> **Input**
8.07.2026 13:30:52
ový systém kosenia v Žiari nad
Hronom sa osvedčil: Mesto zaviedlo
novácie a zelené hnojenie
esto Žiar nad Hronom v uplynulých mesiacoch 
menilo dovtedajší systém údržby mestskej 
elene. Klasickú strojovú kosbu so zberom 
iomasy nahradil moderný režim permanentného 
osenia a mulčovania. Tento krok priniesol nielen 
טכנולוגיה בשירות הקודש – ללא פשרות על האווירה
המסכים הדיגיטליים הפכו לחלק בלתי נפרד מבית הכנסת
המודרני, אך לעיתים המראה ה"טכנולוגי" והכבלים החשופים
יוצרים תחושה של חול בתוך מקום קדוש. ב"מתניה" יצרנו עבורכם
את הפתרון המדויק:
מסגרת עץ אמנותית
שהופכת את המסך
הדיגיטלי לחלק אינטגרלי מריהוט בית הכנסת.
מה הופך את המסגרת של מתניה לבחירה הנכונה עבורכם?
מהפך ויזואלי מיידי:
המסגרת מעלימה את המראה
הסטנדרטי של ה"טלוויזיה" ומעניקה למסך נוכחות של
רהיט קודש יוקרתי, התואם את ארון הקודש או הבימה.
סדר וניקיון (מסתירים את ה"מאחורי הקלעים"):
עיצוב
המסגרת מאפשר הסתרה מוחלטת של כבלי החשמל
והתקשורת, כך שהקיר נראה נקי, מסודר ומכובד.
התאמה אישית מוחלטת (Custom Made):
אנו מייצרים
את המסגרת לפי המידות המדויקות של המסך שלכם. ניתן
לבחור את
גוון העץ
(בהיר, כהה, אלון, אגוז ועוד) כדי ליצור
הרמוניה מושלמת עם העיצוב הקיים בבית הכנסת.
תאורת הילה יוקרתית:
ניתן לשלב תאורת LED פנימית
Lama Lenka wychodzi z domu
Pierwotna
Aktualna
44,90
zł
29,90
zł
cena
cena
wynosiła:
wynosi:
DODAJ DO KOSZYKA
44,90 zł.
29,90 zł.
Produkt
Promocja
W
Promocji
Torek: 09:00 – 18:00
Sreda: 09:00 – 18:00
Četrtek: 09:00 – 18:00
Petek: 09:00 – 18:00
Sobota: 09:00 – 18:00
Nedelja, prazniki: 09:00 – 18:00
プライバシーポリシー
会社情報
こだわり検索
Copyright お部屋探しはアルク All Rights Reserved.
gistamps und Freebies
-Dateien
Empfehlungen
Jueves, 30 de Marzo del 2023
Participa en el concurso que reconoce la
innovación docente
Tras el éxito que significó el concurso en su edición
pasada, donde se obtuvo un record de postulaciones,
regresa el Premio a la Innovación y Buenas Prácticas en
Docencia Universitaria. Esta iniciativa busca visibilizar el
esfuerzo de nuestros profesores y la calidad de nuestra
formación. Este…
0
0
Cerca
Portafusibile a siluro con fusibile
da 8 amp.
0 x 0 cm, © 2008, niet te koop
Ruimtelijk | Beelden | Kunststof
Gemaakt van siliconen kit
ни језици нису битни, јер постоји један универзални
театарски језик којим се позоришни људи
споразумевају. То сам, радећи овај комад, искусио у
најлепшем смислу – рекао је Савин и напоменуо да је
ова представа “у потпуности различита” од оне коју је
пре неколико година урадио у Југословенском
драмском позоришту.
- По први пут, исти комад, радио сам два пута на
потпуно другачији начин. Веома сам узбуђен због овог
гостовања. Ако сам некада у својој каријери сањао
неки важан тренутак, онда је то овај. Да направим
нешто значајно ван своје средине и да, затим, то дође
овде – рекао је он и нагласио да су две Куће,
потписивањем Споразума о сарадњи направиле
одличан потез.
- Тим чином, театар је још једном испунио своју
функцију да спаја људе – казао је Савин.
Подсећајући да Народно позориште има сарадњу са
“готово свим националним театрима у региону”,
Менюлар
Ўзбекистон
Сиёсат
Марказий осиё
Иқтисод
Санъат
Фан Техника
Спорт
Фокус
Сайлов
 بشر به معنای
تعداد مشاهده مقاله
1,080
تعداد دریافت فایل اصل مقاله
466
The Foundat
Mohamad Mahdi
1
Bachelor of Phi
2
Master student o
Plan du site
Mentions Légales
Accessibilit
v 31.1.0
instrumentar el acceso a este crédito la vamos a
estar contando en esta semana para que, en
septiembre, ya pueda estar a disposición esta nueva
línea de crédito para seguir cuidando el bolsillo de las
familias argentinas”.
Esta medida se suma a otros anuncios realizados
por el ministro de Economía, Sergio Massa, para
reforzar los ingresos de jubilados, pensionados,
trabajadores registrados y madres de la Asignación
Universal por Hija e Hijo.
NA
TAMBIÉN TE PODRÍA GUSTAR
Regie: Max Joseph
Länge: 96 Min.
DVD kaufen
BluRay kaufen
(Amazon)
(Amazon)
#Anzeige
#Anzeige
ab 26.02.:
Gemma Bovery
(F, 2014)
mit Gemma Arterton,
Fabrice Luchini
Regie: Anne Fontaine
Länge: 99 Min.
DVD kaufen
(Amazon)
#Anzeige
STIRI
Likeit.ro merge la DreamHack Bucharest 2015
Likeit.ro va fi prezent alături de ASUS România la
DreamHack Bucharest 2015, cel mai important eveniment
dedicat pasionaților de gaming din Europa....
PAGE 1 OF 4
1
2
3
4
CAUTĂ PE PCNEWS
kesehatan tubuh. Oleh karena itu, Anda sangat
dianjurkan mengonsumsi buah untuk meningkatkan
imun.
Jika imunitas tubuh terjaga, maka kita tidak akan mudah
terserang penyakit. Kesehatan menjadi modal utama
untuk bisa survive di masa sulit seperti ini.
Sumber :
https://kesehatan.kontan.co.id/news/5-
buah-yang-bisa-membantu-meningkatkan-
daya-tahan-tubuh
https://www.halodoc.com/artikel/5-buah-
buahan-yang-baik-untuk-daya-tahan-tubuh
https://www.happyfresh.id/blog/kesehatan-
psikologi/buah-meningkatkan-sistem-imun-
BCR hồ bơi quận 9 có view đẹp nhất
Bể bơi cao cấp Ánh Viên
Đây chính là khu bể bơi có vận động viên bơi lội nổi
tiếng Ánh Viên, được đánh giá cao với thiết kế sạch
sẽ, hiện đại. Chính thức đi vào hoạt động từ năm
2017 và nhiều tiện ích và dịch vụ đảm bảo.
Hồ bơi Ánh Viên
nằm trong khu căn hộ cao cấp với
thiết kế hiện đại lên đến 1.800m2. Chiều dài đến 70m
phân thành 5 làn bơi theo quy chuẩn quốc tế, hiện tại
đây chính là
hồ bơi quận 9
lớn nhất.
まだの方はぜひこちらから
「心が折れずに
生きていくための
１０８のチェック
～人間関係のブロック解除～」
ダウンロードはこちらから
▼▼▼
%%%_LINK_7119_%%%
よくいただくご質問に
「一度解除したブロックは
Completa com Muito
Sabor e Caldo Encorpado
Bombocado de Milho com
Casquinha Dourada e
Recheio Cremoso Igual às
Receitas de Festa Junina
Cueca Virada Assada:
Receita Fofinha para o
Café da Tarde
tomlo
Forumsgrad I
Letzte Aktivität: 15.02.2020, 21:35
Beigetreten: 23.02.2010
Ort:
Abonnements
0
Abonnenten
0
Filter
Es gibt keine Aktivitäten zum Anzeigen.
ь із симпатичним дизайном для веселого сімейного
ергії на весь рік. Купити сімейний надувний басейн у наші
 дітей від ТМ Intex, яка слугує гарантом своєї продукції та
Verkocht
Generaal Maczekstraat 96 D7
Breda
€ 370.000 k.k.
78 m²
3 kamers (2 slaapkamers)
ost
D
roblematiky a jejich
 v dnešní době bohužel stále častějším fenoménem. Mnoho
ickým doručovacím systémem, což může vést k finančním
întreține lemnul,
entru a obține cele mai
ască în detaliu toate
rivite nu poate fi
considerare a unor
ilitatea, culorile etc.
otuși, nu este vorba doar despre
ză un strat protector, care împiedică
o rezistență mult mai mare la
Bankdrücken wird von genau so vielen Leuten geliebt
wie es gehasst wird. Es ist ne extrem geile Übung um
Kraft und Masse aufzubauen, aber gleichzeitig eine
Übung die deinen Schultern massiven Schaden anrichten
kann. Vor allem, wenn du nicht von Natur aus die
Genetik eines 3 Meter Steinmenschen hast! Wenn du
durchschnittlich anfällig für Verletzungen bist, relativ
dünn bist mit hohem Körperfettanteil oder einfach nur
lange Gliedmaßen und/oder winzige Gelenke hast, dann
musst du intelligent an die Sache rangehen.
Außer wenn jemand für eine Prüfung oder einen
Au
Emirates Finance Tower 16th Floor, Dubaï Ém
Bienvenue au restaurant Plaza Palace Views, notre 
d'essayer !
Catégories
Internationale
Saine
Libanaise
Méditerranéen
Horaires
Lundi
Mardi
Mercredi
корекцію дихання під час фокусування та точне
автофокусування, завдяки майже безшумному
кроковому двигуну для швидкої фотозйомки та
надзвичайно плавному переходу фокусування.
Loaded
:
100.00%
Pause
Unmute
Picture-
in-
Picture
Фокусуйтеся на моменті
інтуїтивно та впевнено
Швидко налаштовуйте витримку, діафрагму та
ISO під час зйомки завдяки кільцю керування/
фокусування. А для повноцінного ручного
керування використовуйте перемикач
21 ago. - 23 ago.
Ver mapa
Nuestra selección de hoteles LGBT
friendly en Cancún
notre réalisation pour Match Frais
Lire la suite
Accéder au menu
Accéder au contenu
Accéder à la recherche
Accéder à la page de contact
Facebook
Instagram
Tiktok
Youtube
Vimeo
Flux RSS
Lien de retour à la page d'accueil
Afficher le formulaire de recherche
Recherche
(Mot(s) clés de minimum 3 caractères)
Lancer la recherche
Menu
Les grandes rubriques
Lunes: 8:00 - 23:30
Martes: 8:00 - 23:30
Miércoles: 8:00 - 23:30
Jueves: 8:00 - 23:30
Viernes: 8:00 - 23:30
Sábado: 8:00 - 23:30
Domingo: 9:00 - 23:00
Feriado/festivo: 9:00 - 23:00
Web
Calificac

> **Task instructions**
Please transcribe, exactly and with nothing added, the lines from the first line of the material above through the line that contains "הרמוניה מושלמת עם העיצוב הקיים בבית הכנסת.".

> **Solution for this exercise**
8.07.2026 13:30:52
ový systém kosenia v Žiari nad
Hronom sa osvedčil: Mesto zaviedlo
novácie a zelené hnojenie
esto Žiar nad Hronom v uplynulých mesiacoch 
menilo dovtedajší systém údržby mestskej 
elene. Klasickú strojovú kosbu so zberom 
iomasy nahradil moderný režim permanentného 
osenia a mulčovania. Tento krok priniesol nielen 
טכנולוגיה בשירות הקודש – ללא פשרות על האווירה
המסכים הדיגיטליים הפכו לחלק בלתי נפרד מבית הכנסת
המודרני, אך לעיתים המראה ה"טכנולוגי" והכבלים החשופים
יוצרים תחושה של חול בתוך מקום קדוש. ב"מתניה" יצרנו עבורכם
את הפתרון המדויק:
מסגרת עץ אמנותית
שהופכת את המסך
הדיגיטלי לחלק אינטגרלי מריהוט בית הכנסת.
מה הופך את המסגרת של מתניה לבחירה הנכונה עבורכם?
מהפך ויזואלי מיידי:
המסגרת מעלימה את המראה
הסטנדרטי של ה"טלוויזיה" ומעניקה למסך נוכחות של
רהיט קודש יוקרתי, התואם את ארון הקודש או הבימה.
סדר וניקיון (מסתירים את ה"מאחורי הקלעים"):
עיצוב
המסגרת מאפשר הסתרה מוחלטת של כבלי החשמל
והתקשורת, כך שהקיר נראה נקי, מסודר ומכובד.
התאמה אישית מוחלטת (Custom Made):
אנו מייצרים
את המסגרת לפי המידות המדויקות של המסך שלכם. ניתן
לבחור את
גוון העץ
(בהיר, כהה, אלון, אגוז ועוד) כדי ליצור
הרמוניה מושלמת עם העיצוב הקיים בבית הכנסת.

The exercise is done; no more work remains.